America's public safety infrastructure is at risk if automakers remove AM radio from vehicles.

  • Policymakers should enact the AM Radio for Every Vehicle Act (S. 1669; H.R. 3413) to keep this vital service in their vehicles to ensure Americans can be alerted to impending danger.

Go deeper:

AM radio serves a vital role in our nation's emergency infrastructure as the backbone of the Emergency Alert System. When the power goes out and cell networks are down, the car radio is often the only way for people to get information, sometimes for days at a time.

  • With tens of millions of weekly listeners1, AM radio is also an extremely popular way for Americans to stay connected to both national and local news, sports and entertainment.
  • AM radio is highly important to agricultural communities, providing weather updates, crop reports and other information to farmers and ranchers.
  • AM stations also serve communities of color and underrepresented groups with in-language, religious, and other community-oriented niche programming.

Despite this, certain automakers have removed AM radio as a feature on electric vehicles and signaled that they may remove AM radio from new models of internal combustion engine vehicles in the future.2

  • Rightly, there has been a public outcry from members of Congress, Federal Communications Commission officials and former Federal Emergency Management Agency (FEMA) administrators about removing AM radio from vehicles.

"Experts at [FEMA]...have been clear: eliminating the AM radio will put public safety at risk."3

On May 17, 2023, Sens. Ed Markey (MA), Ted Cruz (TX), Tammy Baldwin (WI), Deb Fischer (NE), Ben Ray Luján (NM) and J.D. Vance (OH) and Reps. Josh Gottheimer (NJ-5), Tom Kean, Jr. (NJ-7), Rob Menendez (NJ-8), Bruce Westerman (AR-4) and Marie Gluesenkamp Perez (WA-3) introduced the AM Radio for Every Vehicle Act. This bipartisan, bicameral legislation would require the Transportation Secretary to issue a rule requiring vehicles manufactured in or imported into the U.S. to have devices installed that provide access to AM radio.
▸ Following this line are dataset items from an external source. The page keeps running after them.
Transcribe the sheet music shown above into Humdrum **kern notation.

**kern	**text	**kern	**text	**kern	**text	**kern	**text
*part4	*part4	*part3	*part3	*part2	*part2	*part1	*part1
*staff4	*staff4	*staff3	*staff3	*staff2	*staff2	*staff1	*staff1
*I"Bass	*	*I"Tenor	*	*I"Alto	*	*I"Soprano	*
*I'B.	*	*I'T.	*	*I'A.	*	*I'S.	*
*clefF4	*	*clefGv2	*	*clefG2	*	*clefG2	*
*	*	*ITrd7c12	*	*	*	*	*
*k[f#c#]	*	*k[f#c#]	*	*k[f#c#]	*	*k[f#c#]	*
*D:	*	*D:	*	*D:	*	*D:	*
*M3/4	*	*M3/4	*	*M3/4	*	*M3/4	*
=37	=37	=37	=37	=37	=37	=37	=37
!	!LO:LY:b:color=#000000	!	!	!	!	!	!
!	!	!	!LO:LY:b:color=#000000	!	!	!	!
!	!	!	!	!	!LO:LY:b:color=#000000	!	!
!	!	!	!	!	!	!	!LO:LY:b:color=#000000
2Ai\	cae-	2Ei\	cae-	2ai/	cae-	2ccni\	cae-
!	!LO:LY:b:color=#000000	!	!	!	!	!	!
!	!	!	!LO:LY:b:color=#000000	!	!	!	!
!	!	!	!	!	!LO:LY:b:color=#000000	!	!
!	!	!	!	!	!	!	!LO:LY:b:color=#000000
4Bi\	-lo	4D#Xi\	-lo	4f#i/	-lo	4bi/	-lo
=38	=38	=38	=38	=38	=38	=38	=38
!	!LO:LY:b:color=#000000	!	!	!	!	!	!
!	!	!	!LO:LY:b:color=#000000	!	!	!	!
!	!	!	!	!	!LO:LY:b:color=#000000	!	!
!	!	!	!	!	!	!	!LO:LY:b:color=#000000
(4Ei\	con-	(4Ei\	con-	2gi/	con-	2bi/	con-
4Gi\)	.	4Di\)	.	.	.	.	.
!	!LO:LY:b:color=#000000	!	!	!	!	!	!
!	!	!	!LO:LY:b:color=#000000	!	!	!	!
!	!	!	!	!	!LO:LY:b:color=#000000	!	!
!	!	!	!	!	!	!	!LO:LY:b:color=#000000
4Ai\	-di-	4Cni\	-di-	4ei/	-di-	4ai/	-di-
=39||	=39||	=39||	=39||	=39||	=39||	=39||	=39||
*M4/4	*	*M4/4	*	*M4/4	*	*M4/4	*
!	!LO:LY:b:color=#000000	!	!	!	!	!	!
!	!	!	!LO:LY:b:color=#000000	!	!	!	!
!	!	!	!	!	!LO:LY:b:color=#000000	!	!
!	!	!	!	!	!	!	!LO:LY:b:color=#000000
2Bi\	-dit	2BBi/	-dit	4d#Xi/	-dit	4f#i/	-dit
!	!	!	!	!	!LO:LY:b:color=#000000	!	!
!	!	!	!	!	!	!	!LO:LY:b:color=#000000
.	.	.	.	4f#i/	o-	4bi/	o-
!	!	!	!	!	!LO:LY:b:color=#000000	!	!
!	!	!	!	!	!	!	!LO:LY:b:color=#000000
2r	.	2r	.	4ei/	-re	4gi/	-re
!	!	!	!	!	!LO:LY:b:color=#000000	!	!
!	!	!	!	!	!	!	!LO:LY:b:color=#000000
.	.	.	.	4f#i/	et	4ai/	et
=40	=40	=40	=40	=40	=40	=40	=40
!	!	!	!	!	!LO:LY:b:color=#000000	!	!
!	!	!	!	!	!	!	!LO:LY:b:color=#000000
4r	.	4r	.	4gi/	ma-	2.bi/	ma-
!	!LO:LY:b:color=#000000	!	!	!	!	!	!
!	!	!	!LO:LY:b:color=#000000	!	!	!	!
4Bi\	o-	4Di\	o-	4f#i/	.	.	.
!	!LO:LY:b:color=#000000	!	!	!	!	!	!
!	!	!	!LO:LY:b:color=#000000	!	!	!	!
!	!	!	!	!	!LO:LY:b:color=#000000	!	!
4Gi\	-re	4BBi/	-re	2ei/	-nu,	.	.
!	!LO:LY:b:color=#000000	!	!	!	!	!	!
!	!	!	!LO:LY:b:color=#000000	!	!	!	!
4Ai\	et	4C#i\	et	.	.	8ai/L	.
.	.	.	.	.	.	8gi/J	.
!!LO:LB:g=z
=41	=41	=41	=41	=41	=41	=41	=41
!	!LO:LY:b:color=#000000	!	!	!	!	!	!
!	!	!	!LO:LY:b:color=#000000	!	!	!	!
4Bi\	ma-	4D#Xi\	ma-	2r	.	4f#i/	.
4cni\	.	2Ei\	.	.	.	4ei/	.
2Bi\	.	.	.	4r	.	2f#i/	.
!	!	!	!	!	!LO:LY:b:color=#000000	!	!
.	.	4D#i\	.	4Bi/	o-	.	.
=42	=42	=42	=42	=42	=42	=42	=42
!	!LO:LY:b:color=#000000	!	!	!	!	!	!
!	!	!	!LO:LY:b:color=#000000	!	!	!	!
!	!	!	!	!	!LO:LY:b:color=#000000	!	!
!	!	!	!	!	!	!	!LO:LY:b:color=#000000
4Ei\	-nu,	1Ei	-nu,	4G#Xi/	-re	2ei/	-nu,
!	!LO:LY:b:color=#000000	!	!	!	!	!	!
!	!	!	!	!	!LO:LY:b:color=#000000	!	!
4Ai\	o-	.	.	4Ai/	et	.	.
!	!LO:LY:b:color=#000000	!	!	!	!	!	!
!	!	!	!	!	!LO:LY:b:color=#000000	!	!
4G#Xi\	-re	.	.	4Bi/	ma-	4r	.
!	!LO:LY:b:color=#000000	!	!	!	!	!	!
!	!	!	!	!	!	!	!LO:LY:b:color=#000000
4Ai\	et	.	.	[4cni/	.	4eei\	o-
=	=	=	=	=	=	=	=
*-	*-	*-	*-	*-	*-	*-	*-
It would also, among other things, ensure that AM is easily accessible to the driver and require motor vehicles that do not include AM radio (in the period between enactment and prior to the Transportation Secretary issuing the new rule) to be labeled as such to consumers in a clear and conspicuous manner.

The bottom line:

Congress should enact the AM Radio for Every Vehicle Act to keep AM radio as a standard feature in all vehicles. It is vital to public safety and to the tens of millions of Americans who depend on AM radio.

1 Nielsen; Westwood One, https://bit.ly/41LAP83
2 Detroit Free Press, https://www.freep.com/story/money/cars/2023/04/01/ford-am-radio-commercial/70062845007/
3 Pete Gaynor, former administrator of the Federal Emergency Management Agency in a recent op-ed.